Existing application, existing Fusion deployment
When migrating an existing application to a Fusion deployment which is already running a version of that application,
the exported configurations should be uploaded using the script command argument -cmd update --overwrite
.
update --overwrite command example:
> {fusion_path}/scripts/zkImportExport.sh -zkhost localhost:9983 -cmd update --override -path /lucid -filename znode_lucid_dump.json
To verify, start all Fusion services and log in to the new Fusion installation and verify that this installation contains the same set of collections and datasources as the existing collection, and that all Fusion pipelines and stages match those of the existing Fusion installation.
Caveats
-
All datasource configurations are copied over as is. If the set of repositories used to populate the collections changes according to deployment environment, then these datasources will need to be updated accordingly.
-
The import export script is only guaranteed to work between Fusion deployments running the same Fusion version. The should work across all releases for the same Major.minor version of Fusion, e.g. you should be able to migrate between versions 2.4.1 and 2.4.2. If the set of configurations needed for an application have the same structure and properties across two different versions, these scripts might work.

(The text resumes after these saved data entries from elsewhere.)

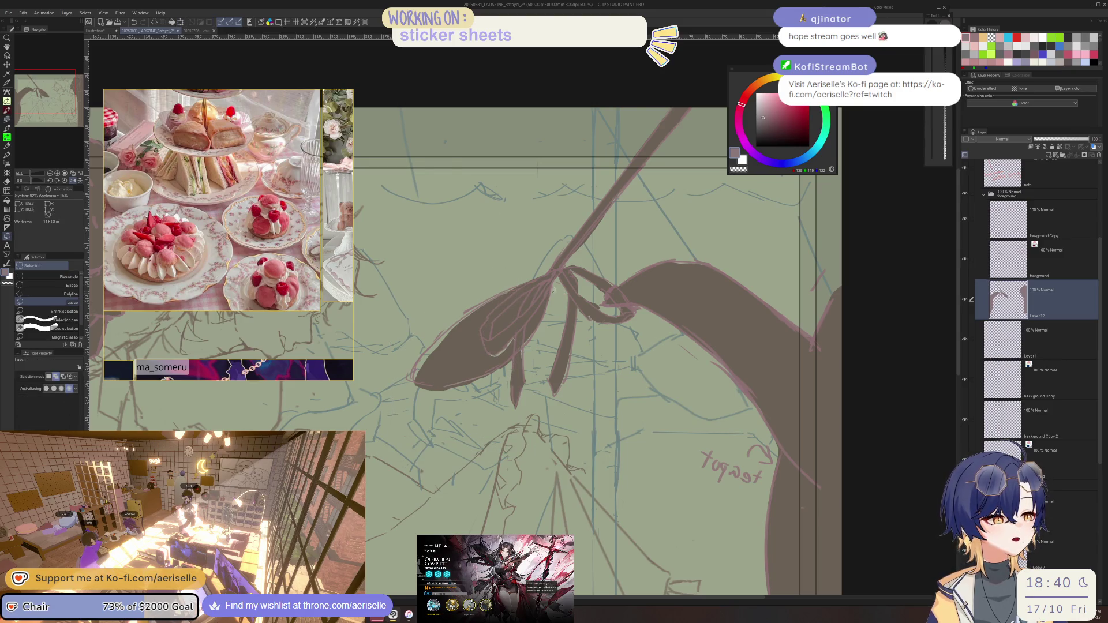
scroll(555, 347, "down", 2)
scroll(554, 346, "down", 1)
scroll(531, 304, "up", 3)
key("b")
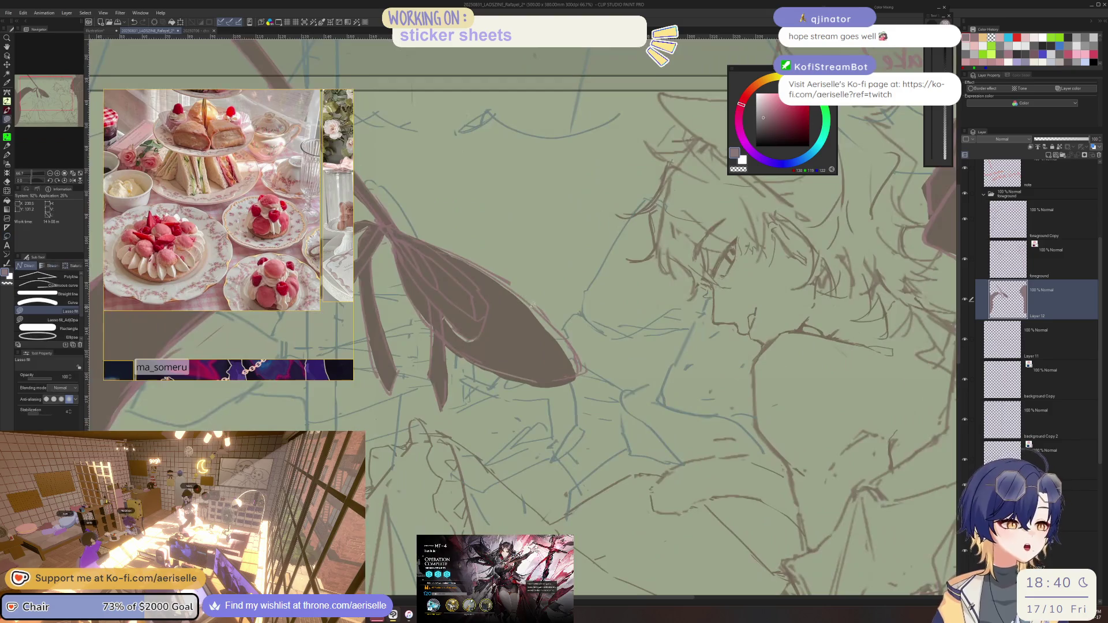
left_click_drag(475, 337, 446, 303)
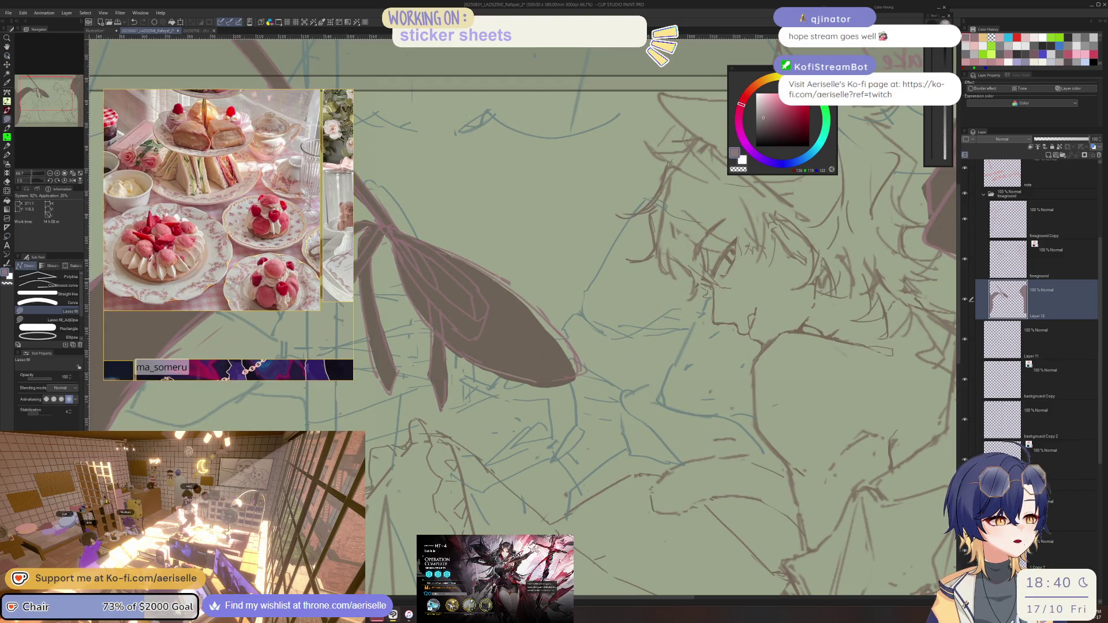
- On the sketch line layer, lasso the leaf's lines and stretch them to fit the reshaped leaf
key("m")
key("alt+]")
mouse_move(445, 259)
left_mouse_down()
mouse_move(513, 333)
mouse_move(564, 448)
left_mouse_up()
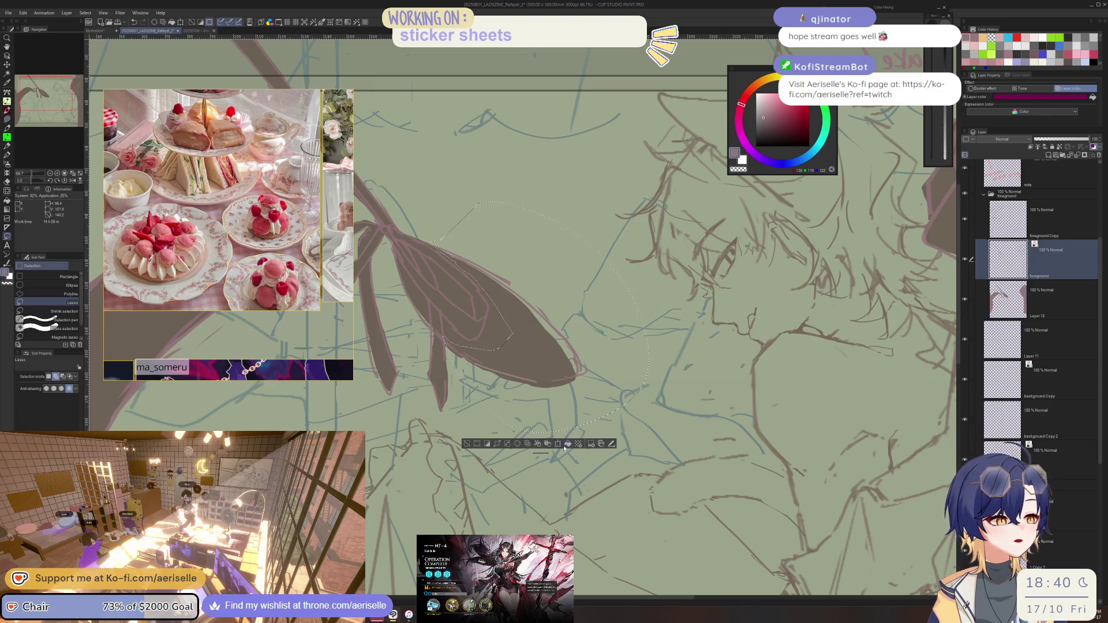
left_click(559, 444)
left_click_drag(649, 436, 641, 444)
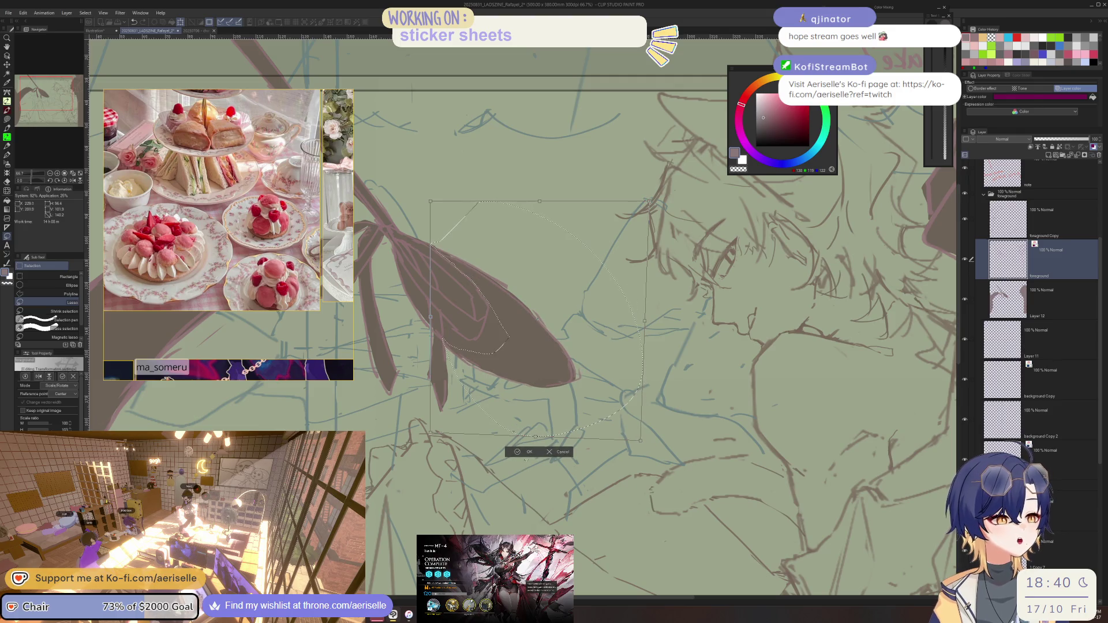
key("Return")
scroll(521, 464, "down", 5)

Migrating Fusion component configuration data
The directory fusion/3.1.x/data
contains the on-disk data stores
managed directly or indirectly by Fusion services.
-
fusion/3.1.x/data/connectors
contains data required by Fusion connectors.-
fusion/3.1.x/data/connectors/lucid.jdbc
contains third-party JDBC driver files. If your application uses a JDBC connector, you must copy this information over to every server on which will this connector will run. -
fusion/3.1.x/data/connectors/crawldb
contains information on the filed visited during a crawl. (Preserving crawldb history may not be possible if there are multiple different servers running Fusion connectors services.)
-
-
fusion/3.1.x/data/nlp
contains data used by Fusion NLP pipeline stages. If you are using Fusion’s NLP components for sentence detection, part-of-speech tagging, and named entity detection, you must copy over the model files stored under this directory. -
fusion/3.1.x/data/solr
contains the backing store for Fusion’s embedded Solr (developer deployment only). -
fusion/3.1.x/data/zookeeper
contains the backing store for Fusion’s embedded ZooKeeper (developer deployment only).
When migrating these directories, no Fusion services which may change the contents should be running. The choice of which directories to migrate and the utilities used to do the migration are entirely dependent upon the platform, environment, and deployment configurations.